Arrivano fulmini nelle chat e silenzi pesanti - l'unico che lo romperà sarà Luigi Di Maio in tarda serata per una dichiarazione non proprio dirompente - e i grillini romani attaccano: «Dopo due mesi Virginia è già come Pizzarotti a Parma». Oppure: «Se continua così le togliamo il simbolo». Intanto la pagina Facebook della Raggi, quella del post quasi all'alba, inizia a essere riempita dalle critiche dei militanti per la prima volta. Per chi bazzica da un po' le maestose aule del Campidoglio sembra che il tempo si sia fermato: ancora un bunker, ancora un primo cittadino in trincea contro il proprio partito, ancora un teatrino della politica con il retroscena che supera ancora una volta la scena. Affidata per il momento alle parole un po' lunari e da prima repubblica di Daniele Frongia, l'unico a metterci la faccia davanti alle telecamere: «Cinque dimissioni in un giorno?

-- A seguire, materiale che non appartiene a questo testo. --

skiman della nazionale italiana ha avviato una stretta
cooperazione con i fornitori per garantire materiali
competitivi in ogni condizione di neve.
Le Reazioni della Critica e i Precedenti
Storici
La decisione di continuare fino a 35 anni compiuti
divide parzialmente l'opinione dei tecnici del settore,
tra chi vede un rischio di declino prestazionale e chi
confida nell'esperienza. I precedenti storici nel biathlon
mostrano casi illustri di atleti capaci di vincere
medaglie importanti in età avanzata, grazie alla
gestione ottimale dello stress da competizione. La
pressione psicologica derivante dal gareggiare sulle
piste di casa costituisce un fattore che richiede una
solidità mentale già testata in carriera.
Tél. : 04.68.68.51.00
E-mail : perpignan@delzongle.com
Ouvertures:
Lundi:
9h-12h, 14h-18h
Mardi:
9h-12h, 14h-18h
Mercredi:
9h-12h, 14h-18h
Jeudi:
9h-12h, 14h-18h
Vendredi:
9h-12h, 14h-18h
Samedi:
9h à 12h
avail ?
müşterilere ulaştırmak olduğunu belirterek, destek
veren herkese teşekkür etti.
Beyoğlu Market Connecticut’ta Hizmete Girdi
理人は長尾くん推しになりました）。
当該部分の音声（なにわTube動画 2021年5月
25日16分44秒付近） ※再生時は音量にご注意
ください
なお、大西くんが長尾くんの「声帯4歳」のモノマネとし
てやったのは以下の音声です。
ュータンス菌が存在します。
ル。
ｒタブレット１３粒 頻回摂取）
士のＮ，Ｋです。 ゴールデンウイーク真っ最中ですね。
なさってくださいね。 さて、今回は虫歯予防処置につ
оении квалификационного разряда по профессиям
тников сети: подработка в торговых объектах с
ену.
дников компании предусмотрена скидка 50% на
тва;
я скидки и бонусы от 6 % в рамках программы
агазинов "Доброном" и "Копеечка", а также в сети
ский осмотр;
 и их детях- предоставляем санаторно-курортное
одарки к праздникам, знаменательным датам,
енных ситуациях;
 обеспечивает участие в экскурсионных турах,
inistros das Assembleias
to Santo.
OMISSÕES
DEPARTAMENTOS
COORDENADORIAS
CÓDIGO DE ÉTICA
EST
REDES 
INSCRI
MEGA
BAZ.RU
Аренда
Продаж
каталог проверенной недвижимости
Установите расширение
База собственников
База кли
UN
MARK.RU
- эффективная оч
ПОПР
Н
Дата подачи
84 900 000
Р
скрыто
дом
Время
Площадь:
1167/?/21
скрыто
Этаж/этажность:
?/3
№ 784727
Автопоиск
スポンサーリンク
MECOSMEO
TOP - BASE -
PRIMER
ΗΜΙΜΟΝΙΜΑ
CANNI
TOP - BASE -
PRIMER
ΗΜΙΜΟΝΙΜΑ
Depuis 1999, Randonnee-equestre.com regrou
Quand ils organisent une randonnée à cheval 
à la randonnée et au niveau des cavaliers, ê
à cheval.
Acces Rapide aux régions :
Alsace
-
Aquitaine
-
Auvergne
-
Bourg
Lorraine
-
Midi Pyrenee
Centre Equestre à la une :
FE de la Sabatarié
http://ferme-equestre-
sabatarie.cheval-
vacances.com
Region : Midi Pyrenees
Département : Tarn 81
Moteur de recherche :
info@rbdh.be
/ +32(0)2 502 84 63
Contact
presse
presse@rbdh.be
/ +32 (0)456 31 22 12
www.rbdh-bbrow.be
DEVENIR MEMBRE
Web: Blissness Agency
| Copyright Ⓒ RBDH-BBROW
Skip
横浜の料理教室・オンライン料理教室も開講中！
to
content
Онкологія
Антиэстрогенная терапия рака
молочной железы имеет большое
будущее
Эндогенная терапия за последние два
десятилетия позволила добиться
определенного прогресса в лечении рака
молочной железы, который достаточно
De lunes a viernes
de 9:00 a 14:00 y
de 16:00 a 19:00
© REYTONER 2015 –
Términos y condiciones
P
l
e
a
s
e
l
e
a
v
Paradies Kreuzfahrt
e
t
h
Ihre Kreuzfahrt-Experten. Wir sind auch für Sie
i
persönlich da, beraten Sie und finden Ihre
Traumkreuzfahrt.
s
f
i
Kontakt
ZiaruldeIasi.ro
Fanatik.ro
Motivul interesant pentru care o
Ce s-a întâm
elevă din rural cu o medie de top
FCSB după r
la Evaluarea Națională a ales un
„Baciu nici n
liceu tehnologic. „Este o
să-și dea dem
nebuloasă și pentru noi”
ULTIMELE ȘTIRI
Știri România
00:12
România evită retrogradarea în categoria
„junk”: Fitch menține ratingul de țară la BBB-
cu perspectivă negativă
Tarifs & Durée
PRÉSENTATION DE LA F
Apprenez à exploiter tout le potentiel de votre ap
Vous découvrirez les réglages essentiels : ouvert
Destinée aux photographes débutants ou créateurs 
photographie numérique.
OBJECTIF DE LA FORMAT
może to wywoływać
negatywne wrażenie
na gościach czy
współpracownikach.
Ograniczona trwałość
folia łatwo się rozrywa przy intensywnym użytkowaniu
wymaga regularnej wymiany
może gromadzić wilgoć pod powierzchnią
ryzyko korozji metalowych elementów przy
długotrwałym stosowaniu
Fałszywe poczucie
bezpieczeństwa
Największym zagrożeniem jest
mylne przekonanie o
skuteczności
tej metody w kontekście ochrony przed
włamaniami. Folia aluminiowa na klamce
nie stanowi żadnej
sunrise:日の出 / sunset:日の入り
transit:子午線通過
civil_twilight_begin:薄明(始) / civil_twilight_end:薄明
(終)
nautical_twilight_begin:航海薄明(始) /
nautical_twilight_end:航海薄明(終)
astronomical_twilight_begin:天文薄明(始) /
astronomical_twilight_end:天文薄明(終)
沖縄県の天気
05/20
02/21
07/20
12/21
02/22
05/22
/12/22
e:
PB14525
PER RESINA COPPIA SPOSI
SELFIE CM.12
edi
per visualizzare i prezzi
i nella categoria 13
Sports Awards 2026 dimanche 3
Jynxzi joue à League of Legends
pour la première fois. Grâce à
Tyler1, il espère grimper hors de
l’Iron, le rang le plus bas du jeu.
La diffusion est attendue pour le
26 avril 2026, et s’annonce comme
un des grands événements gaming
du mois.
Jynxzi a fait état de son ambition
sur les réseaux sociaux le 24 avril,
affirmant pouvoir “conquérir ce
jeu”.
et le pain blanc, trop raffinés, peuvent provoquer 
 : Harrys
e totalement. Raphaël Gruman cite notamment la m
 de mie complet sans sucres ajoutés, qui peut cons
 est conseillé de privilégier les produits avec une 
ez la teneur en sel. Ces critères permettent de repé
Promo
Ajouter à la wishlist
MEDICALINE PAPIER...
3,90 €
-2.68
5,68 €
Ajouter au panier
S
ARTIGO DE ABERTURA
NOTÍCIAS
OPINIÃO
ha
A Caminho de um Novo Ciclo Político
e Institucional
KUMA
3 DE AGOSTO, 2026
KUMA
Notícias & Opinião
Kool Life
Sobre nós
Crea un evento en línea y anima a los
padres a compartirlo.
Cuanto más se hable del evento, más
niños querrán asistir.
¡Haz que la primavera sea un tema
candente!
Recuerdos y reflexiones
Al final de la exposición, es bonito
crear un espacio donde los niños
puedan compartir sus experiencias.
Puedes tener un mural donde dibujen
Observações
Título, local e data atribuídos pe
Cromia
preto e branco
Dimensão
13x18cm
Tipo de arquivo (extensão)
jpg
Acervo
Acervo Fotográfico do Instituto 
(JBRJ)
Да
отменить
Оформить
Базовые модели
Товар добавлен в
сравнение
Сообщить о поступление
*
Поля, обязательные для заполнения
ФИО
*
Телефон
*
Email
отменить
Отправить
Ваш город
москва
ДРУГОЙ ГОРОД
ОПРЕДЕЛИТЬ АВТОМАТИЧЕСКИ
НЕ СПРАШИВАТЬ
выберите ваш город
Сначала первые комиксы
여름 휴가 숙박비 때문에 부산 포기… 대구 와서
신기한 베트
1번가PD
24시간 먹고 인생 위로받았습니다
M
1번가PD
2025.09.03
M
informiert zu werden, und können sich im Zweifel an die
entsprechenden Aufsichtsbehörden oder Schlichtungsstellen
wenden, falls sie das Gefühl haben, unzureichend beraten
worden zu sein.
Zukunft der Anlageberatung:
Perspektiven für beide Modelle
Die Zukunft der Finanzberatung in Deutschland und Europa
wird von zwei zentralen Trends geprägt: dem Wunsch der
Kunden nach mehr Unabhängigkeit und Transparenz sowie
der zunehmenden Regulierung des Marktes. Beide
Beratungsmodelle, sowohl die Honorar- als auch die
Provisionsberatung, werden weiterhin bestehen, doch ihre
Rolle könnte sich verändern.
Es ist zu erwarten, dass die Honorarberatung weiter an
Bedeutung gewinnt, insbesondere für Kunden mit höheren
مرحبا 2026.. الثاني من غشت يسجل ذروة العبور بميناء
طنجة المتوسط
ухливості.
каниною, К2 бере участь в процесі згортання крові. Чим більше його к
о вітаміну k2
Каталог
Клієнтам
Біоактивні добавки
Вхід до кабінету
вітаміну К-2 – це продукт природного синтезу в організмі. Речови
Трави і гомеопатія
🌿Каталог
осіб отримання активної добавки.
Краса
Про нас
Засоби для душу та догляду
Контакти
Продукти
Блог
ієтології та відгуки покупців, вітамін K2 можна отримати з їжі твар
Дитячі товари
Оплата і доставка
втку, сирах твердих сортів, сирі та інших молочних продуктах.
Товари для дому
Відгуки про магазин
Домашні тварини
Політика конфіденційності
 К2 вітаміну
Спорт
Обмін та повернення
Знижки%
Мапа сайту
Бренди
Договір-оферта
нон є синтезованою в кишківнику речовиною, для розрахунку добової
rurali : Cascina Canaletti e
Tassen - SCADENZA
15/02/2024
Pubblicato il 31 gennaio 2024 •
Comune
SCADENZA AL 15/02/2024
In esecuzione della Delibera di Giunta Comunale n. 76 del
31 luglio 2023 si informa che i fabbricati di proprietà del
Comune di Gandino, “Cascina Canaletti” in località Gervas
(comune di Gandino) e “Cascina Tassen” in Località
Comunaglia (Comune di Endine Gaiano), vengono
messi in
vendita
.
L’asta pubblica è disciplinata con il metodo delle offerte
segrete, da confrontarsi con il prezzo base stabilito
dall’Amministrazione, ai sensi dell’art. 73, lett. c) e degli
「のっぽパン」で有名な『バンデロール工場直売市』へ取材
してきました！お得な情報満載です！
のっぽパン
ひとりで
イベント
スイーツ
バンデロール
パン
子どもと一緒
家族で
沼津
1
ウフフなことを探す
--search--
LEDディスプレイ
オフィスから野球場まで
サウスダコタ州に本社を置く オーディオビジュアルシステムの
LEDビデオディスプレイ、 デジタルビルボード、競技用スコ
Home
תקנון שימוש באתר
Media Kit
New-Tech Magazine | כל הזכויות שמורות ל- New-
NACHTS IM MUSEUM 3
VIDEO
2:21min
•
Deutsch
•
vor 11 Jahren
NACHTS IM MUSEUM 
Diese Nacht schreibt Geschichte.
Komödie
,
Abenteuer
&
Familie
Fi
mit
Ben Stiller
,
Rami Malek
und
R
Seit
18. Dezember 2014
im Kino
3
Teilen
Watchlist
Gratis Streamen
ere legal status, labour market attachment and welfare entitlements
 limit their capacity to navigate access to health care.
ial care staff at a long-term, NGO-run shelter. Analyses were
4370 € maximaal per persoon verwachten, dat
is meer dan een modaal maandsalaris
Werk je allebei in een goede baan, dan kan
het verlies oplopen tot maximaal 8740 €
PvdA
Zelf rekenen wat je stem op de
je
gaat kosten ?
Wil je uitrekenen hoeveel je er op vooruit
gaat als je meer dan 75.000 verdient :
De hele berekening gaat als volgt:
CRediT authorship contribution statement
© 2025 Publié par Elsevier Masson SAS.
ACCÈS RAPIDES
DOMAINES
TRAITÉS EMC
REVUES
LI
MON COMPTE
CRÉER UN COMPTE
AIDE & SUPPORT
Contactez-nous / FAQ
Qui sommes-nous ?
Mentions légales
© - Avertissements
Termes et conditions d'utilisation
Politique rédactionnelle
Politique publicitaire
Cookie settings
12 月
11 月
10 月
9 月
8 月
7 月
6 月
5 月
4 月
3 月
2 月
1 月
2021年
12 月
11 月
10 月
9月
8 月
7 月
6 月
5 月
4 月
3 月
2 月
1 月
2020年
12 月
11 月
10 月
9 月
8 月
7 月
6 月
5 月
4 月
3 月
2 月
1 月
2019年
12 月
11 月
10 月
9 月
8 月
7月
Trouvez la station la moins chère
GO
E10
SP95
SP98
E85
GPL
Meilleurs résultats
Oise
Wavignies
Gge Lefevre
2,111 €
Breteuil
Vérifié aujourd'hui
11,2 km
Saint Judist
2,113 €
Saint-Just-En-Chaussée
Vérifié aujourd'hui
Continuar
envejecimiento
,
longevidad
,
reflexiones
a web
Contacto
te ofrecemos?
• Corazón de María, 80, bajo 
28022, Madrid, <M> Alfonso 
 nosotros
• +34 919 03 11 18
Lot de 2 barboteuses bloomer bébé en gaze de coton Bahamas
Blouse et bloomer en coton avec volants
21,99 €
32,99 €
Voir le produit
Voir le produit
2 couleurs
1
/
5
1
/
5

Non è una crisi ma trasparenza». E' sera quando i commessi capitolini, che ne hanno viste parecchie, aprono le braccia. E' in corso un'altra riunione di maggioranza (presenti Gianluca Perilli e Paola Taverna per il mini direttorio), processano la sindaca. Urla e sbuffi dal primo piano («Ma noi che ci stiamo a fare? Non si può andare avanti così», chiedono i consiglieri a Virginia). Un commesso in portineria: «Me sa che famo l'alba pure sta volta».